**EXERCISE INPUT:**
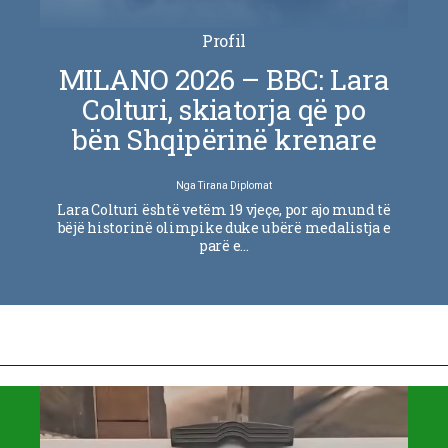
Profil
MILANO 2026 – BBC: Lara
Colturi, skiatorja që po
bën Shqipërinë krenare
Nga
Tirana Diplomat
Lara Colturi është vetëm 19 vjeçe, por ajo mund të
bëjë historinë olimpike duke u bërë medalistja e
parë e…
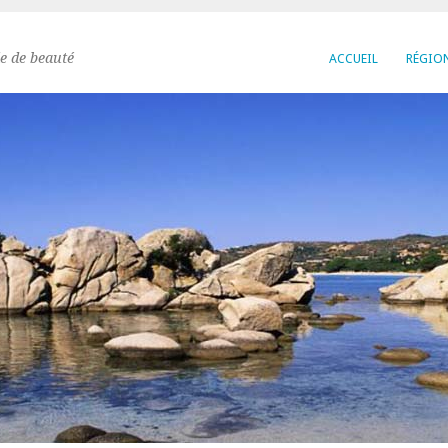
e de beauté
ACCUEIL
RÉGIO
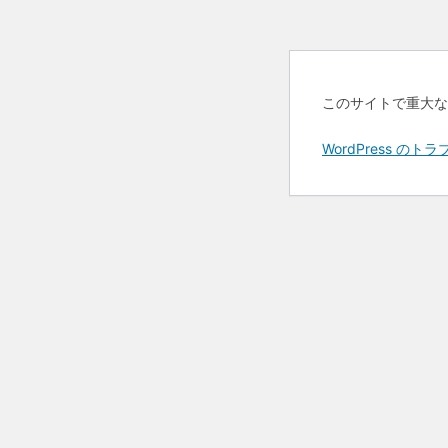
このサイトで重大な
WordPress 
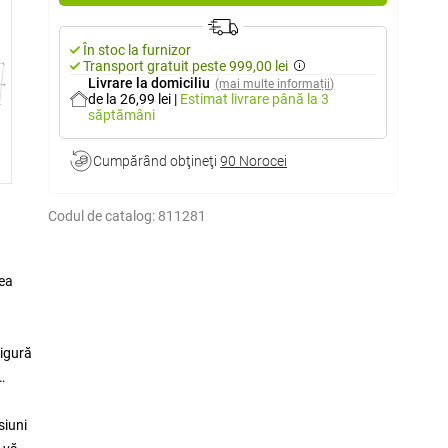
În stoc la furnizor
Transport gratuit peste 999,00 lei
Livrare la domiciliu
(mai multe informații)
de la 26,99 lei
|
Estimat livrare
până la 3
săptămâni
Cumpărând obţineţi
90 Norocei
Codul de catalog:
811281
cea
sigură
siuni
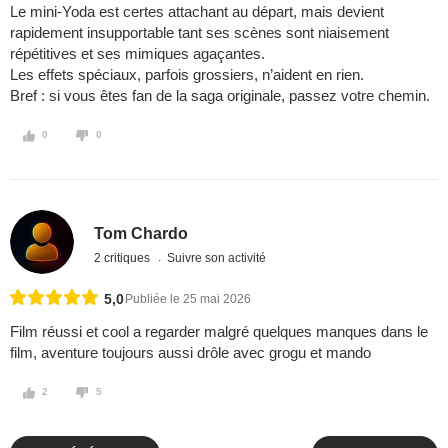
Le mini‑Yoda est certes attachant au départ, mais devient
rapidement insupportable tant ses scènes sont niaisement
répétitives et ses mimiques agaçantes.
Les effets spéciaux, parfois grossiers, n’aident en rien.
Bref : si vous êtes fan de la saga originale, passez votre chemin.
0
0
Tom Chardo
2 critiques
Suivre son activité
5,0
Publiée le 25 mai 2026
Film réussi et cool a regarder malgré quelques manques dans le
film, aventure toujours aussi drôle avec grogu et mando
2
5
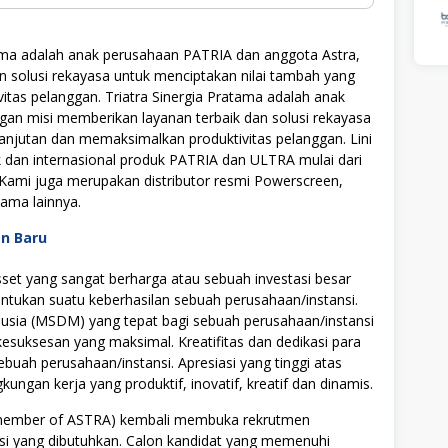
ama adalah anak perusahaan PATRIA dan anggota Astra,
n solusi rekayasa untuk menciptakan nilai tambah yang
tas pelanggan. Triatra Sinergia Pratama adalah anak
an misi memberikan layanan terbaik dan solusi rekayasa
anjutan dan memaksimalkan produktivitas pelanggan. Lini
ik dan internasional produk PATRIA dan ULTRA mulai dari
 Kami juga merupakan distributor resmi Powerscreen,
ama lainnya.
an Baru
t yang sangat berharga atau sebuah investasi besar
tukan suatu keberhasilan sebuah perusahaan/instansi.
ia (MSDM) yang tepat bagi sebuah perusahaan/instansi
uksesan yang maksimal. Kreatifitas dan dedikasi para
ebuah perusahaan/instansi. Apresiasi yang tinggi atas
ngan kerja yang produktif, inovatif, kreatif dan dinamis.
a (member of ASTRA) kembali membuka rekrutmen
si yang dibutuhkan. Calon kandidat yang memenuhi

**WORK REQUEST:** Please rewrite the text of all the records above, replacing "lei" with "RON" and keeping everything else unchanged. Leave the pictures out of your answer.

**ANSWER AREA:**
Profil
MILANO 2026 – BBC: Lara
Colturi, skiatorja që po
bën Shqipërinë krenare
Nga
Tirana Diplomat
Lara Colturi është vetëm 19 vjeçe, por ajo mund të
bëjë historinë olimpike duke u bërë medalistja e
parë e…
e de beauté
ACCUEIL
RÉGIO
このサイトで重大な
WordPress 
În stoc la furnizor
Transport gratuit peste 999,00 RON
Livrare la domiciliu
(mai multe informații)
de la 26,99 RON
|
Estimat livrare
până la 3
săptămâni
Cumpărând obţineţi
90 Norocei
Codul de catalog:
811281
cea
sigură
siuni
Le mini‑Yoda est certes attachant au départ, mais devient
rapidement insupportable tant ses scènes sont niaisement
répétitives et ses mimiques agaçantes.
Les effets spéciaux, parfois grossiers, n’aident en rien.
Bref : si vous êtes fan de la saga originale, passez votre chemin.
0
0
Tom Chardo
2 critiques
Suivre son activité
5,0
Publiée le 25 mai 2026
Film réussi et cool a regarder malgré quelques manques dans le
film, aventure toujours aussi drôle avec grogu et mando
2
5
ama adalah anak perusahaan PATRIA dan anggota Astra,
n solusi rekayasa untuk menciptakan nilai tambah yang
tas pelanggan. Triatra Sinergia Pratama adalah anak
an misi memberikan layanan terbaik dan solusi rekayasa
anjutan dan memaksimalkan produktivitas pelanggan. Lini
ik dan internasional produk PATRIA dan ULTRA mulai dari
 Kami juga merupakan distributor resmi Powerscreen,
ama lainnya.
an Baru
t yang sangat berharga atau sebuah investasi besar
tukan suatu keberhasilan sebuah perusahaan/instansi.
ia (MSDM) yang tepat bagi sebuah perusahaan/instansi
uksesan yang maksimal. Kreatifitas dan dedikasi para
ebuah perusahaan/instansi. Apresiasi yang tinggi atas
ngan kerja yang produktif, inovatif, kreatif dan dinamis.
a (member of ASTRA) kembali membuka rekrutmen
si yang dibutuhkan. Calon kandidat yang memenuhi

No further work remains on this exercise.